### Kaynak Metin
• • •
Ayasofya Camii: Mükemmel bir yer... Büyük ama biraz kasvetli... İçinde merdiven yok. Onun yerine rampa var. Döne döne çıkılıyor. Yapımına 306 yılında başlanmış... Tam 1700 yıllık şahaser... Çok kalabalık. Fatih Sultan Mehmet İstanbul'u aldıktan sonra ilk cuma namazını burada kılmış. 1934 yılında Atatürk'ün talebiyle müzeye dönüştürülmüş.
Sultanahmet Camii: Ne mükemmel, ne muhteşem bir yer anlatamam. İçinin zarifliği, çinilerin güzelliği... Gerçekten büyülendik... Hele detaylar yok mu? Mesela bahçe kapısında bir zincir var. (perde gibi) Padişah bunu özellikle yaptırmış. At üstünde girerken eğilsin ki, camiye mağrur girmesin diye...
Burmalı ve Örmeli sütünler, Dikilitaş: Bunlar da şahane ama şöyle bir görüntü var. Kaideleri derinde... Dolayısıyla içi çöp deposu olmuş...
Sultanahmet Meydanı: Biz burayı TV'lerde gördüğümüz geniş ve güvercinlerin olduğu meydan sanıyorduk. Meğer orası Eminönü'ndeymiş...
Kapalıçarşı: Muazzam. Çok büyük. Herhalde biz sadece 10'da birini falan dolaştık. Bir güzel de kahve içtik. Cüzdan, çanta aldık... Tavanlarındaki boyalar yer yer akmış. Esnaf dedi ki: "15 yıl kadar önce güzel sanatlardan bir grup öğrenci boyamış tadilat için. Ama yine akmış. Osmanlı zamanında yumurta akı kullanılarak yapılırmış. Onun ayarını kimse tutturamamış şimdiye kadar"
Hürrem Sultan Hamamı'nı anlatmıştım daha önce.
• • •
(Bir veri kümesinden alıntılar)
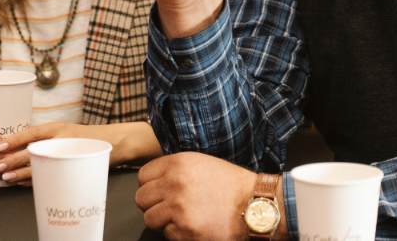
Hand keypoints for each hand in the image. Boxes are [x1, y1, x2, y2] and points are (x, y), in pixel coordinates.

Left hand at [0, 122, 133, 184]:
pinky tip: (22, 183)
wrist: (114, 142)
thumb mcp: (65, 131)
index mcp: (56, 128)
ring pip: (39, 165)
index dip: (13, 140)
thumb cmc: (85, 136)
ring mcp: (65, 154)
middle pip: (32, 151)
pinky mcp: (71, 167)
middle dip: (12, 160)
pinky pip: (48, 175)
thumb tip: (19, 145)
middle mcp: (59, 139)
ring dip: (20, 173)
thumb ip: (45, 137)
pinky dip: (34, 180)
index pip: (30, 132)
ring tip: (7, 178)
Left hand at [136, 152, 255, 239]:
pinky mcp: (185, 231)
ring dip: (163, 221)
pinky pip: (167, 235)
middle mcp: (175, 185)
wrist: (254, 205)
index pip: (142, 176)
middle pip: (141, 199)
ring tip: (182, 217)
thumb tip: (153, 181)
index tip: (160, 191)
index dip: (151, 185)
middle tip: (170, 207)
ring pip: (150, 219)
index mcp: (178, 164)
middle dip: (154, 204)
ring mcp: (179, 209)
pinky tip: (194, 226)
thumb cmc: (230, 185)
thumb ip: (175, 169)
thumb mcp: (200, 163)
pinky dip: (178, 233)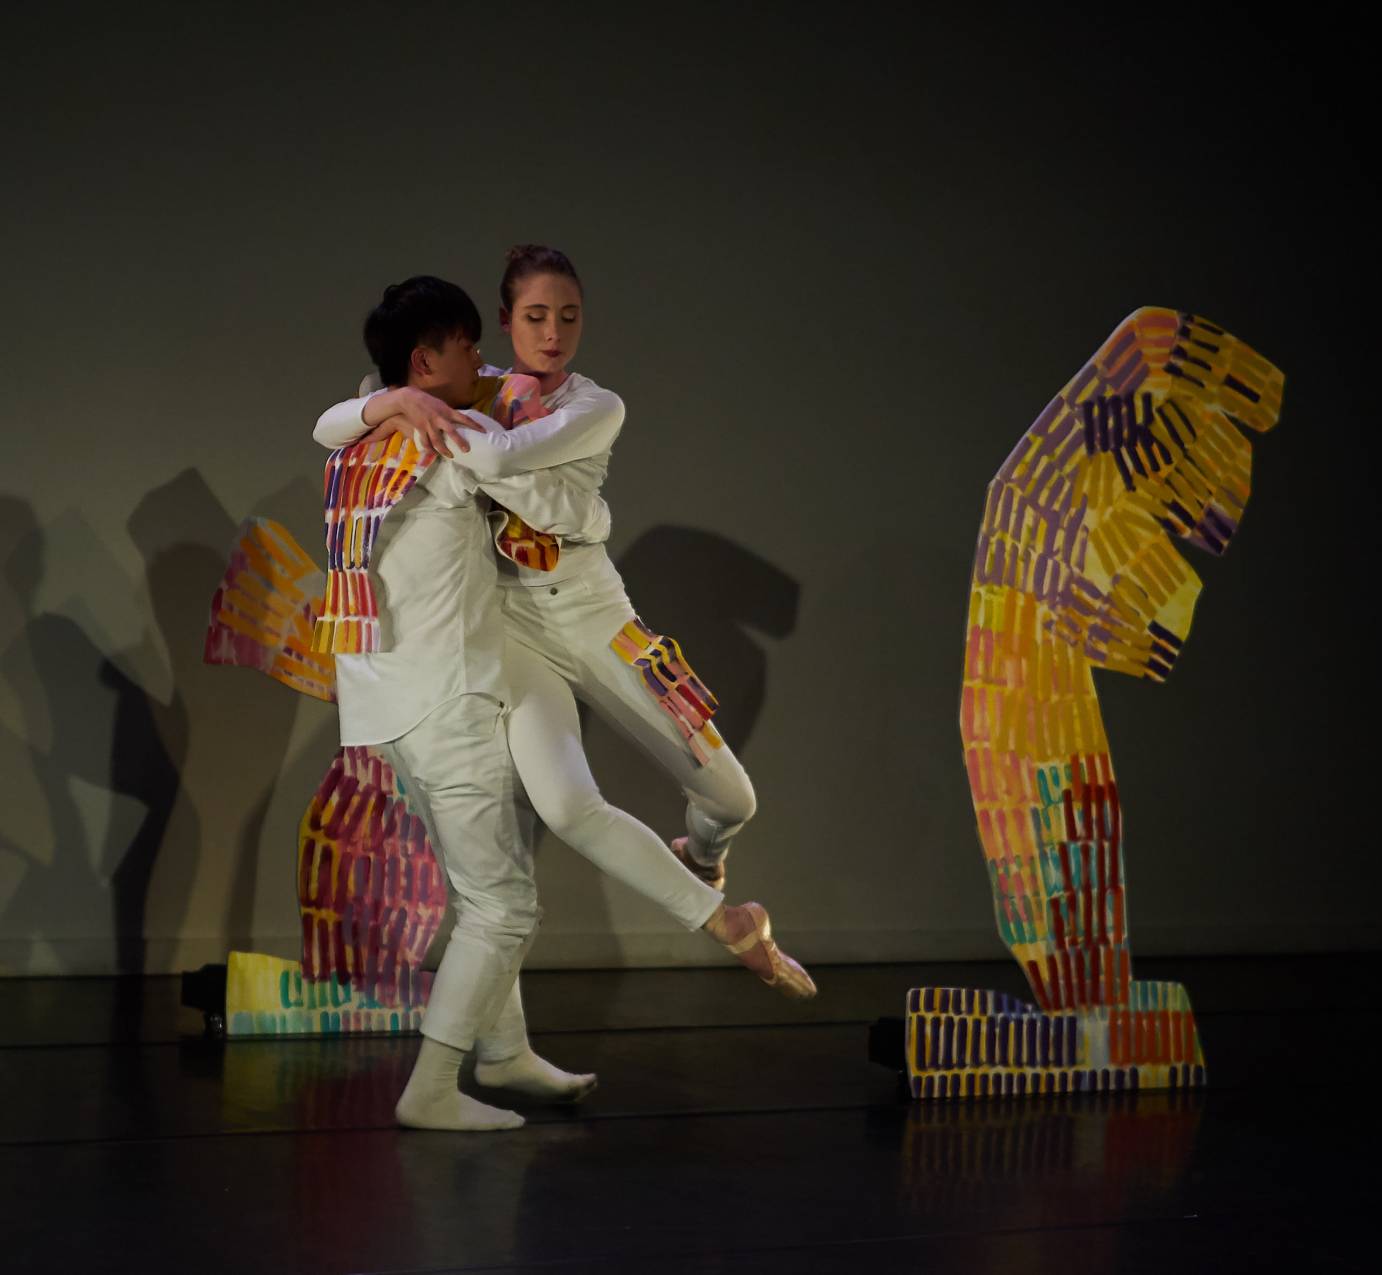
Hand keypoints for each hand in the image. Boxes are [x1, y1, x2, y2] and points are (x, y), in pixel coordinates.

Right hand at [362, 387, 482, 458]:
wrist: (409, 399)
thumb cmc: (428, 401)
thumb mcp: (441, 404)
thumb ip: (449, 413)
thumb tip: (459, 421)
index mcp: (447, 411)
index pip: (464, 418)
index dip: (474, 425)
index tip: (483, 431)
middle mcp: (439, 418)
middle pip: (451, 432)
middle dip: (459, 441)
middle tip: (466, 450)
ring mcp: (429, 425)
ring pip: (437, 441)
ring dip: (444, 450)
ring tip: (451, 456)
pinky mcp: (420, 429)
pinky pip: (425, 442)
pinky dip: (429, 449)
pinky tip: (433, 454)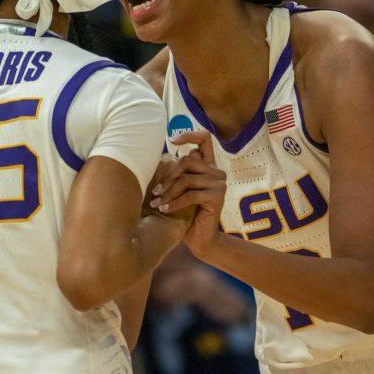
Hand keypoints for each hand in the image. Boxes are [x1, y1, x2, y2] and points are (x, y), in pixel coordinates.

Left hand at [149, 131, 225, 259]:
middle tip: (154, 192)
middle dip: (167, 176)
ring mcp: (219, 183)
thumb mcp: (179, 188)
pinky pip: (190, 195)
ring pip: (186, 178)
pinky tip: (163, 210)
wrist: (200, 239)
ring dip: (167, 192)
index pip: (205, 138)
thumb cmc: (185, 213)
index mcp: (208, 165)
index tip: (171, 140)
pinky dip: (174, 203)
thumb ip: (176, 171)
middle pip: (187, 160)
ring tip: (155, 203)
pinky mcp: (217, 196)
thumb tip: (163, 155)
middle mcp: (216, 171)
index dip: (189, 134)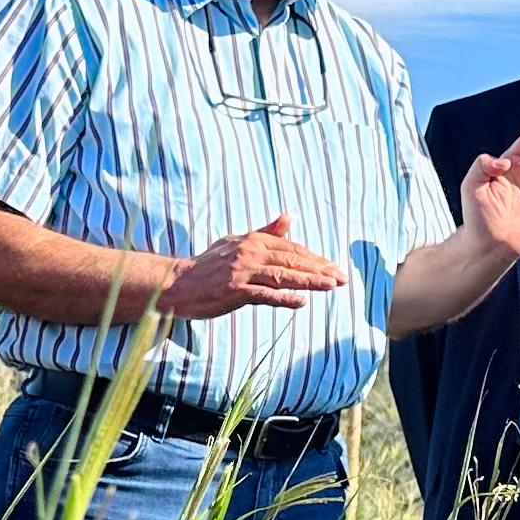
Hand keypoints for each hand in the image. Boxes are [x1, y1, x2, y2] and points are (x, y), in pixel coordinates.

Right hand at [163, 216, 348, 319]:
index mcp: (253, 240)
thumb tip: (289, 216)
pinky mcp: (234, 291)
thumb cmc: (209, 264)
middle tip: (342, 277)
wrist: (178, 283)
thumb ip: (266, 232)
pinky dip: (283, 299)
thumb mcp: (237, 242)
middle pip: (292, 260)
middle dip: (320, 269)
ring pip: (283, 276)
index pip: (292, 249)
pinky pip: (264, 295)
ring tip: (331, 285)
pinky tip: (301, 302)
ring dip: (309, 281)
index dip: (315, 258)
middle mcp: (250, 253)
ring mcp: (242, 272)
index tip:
• • •
### Alıştırma
İstanbul'daki tarihi yerleri anlatan gezi notlarını son cümlesinden sonra aynı üslupla sürdürün.

### Görev Sonucu
Dolmabahçe: Çok şatafatlı. Topkapı'nın yemyeşil bahçe içindeki mütevazi havasından eser yok. Ben yıllar önce gezmiştim ama bazı detayları unutmuşum tabi... Mesela Süfera Odası. Yani sefirlerin, elçilerin Sultan'a çıkmak için bekledikleri odalar. Önce bekleme odasında bekletiliyorlar. Duvarlarda yeniçerilerin savaş sahneleri. Yani psikolosik çöküntünün ilk durağı :) Sonra karanlık odaya alınıyorlar. Burası loş ve sade döşenmiş... Artık elçiler neler kafasından geçiriyor bilinmez :) Buradan sonra "kırmızı oda" ya da "Sultan odası" denen Sultan'ın huzuruna çıktıkları odaya giriyorlar. Karanlıktan sonra birden aydınlık ve şatafatla Sultan'ın huzuruna çıkınca ne olduklarını şaşırıyorlar herhalde. Ne kadar akıllıca... Harem'i de gezdik. Annem çok olumsuz etkilendi buradan. Pencelerden avlu duvarı görünüyor. Yüzlerce kişinin yaşadığı söylenen haremde sadece 3-4 tane hanımağa, şehzade sünnet yatağı falan yatak var. Odalar çok kasvetli. Yani burada ne hayatlar geçmiş, cariyeler ne sıkıntı çekmiş, insan yerine konmamış gibi bir havası o kadar belli ki. Bu yüzden annem hiç hoşlanmadı. Zemin döşemesinden, kapılarına, süslemelerine kadar buranın ikinci sınıf olduğu belli...
Atatürk'ün kaldığı odalar ne kadar sade... Isınma masrafı olmasın diye özellikle küçük odaya yerleşmek istemiş. Büyük lider olmak böyle işte... Kendini BÜYÜK sanarak değil. Yaptıklarınla BÜYÜK kitlelere iyilikler bırakarak... Çok büyüksün Atatürk...
Saraydaki parkeler özel el işi... Üzerine basılmıyor. 150 yıllık... Korunuyor. Ama Arap Kralı gelince iş değişiyor. En son kendisi geldiğinde burada yemek yemiş... Büyük salonda halılar serilmiş., yemek daveti yapılmış...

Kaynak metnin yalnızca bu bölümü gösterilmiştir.